La meilleure expérience que je connais pour expliciter cette idée m’a été relatée par des militant.es de Chicago et me semble intéressante à rapporter ici pour nous en inspirer.
En 2012, la ville de Chicago a été désignée pour accueillir un sommet de l’OTAN. Dans la tradition des contre-sommets, les anarchistes locaux ont décidé de s’organiser pour perturber l’événement. Mais une question s’est rapidement imposée. Comment, avec leur nombre limité de militant.es, ne pas se faire casser la gueule par la police?
La réponse à cette question : en faisant en sorte qu’il soit impossible pour la police de leur taper dessus, en ayant une image positive auprès de la population du quartier dans lequel se tiendrait le sommet. Le moyen d’arriver à leur fin : organiser durant environ un an un marché illégal dans un parc d’un quartier populaire de leur ville.

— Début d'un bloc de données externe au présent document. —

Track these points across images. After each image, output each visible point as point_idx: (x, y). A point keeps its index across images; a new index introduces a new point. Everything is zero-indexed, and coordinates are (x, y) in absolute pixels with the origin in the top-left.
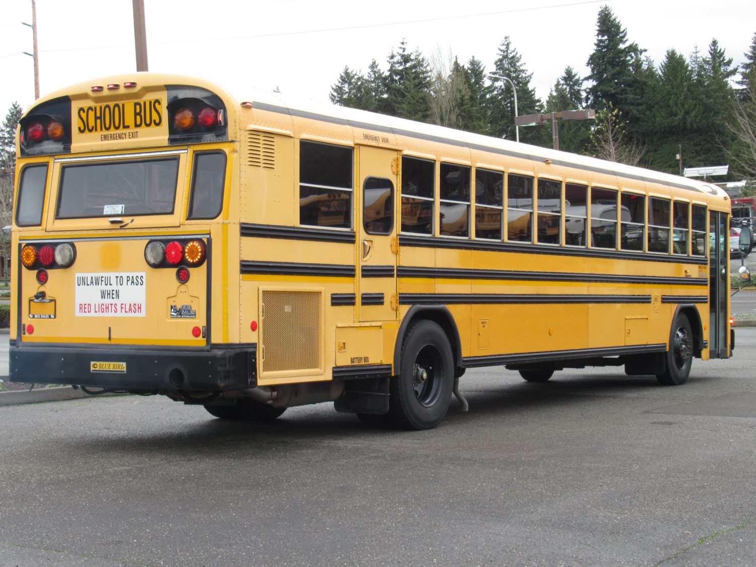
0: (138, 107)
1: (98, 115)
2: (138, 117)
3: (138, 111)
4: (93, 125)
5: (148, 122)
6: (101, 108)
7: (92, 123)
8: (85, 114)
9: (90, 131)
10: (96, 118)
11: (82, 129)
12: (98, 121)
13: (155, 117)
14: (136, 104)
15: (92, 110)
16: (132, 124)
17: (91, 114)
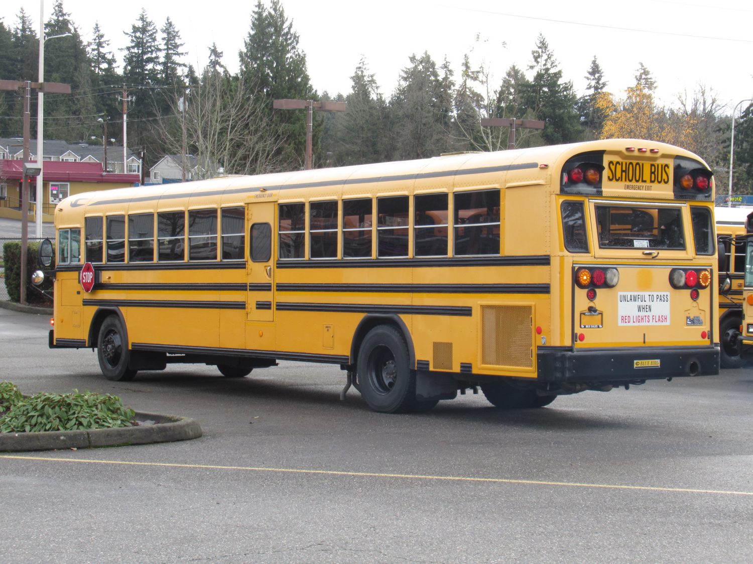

L’idée était de créer un espace agréable et utile pour les résidents du quartier tout en sachant qu’éventuellement, de par l’absence de permis, il faudrait le défendre face à l’État qui voudrait l’arrêter. Durant l’année qui a précédé le sommet, ils ont donc tenu ce marché public qui était grandement apprécié et visité par les gens du quartier. Et comme prévu, éventuellement la ville a voulu intervenir et empêcher l’activité. Les résidents alliés aux anarchistes ont défendu physiquement le parc où se tenait la manifestation et ont tenu tête à la police.
Résultat, une fois le moment du contre-sommet venu, non seulement la police n’a pas pu attaquer en toute impunité les anarchistes car illes avaient acquis une excellente réputation dans le quartier, mais les résident.es allié.es se sont largement joints à la manifestation permettant ainsi aux anarchistes d’avoir une meilleure chance de perturber l’événement.
L’idée que je cherche à défendre à travers ces deux hypothèses est qu’il faut réfléchir au sens que l’on donne aux manifestations. À la fois dans leur rôle qu’elles peuvent jouer dans nos plans politiques, mais aussi au sens qui donnent envie aux gens de s’y joindre et de les défendre avec leur corps quand il est nécessaire. Car rien ne donne plus de force et de courage que de défendre quelque chose auquel on tient au plus profond de nous-mêmes.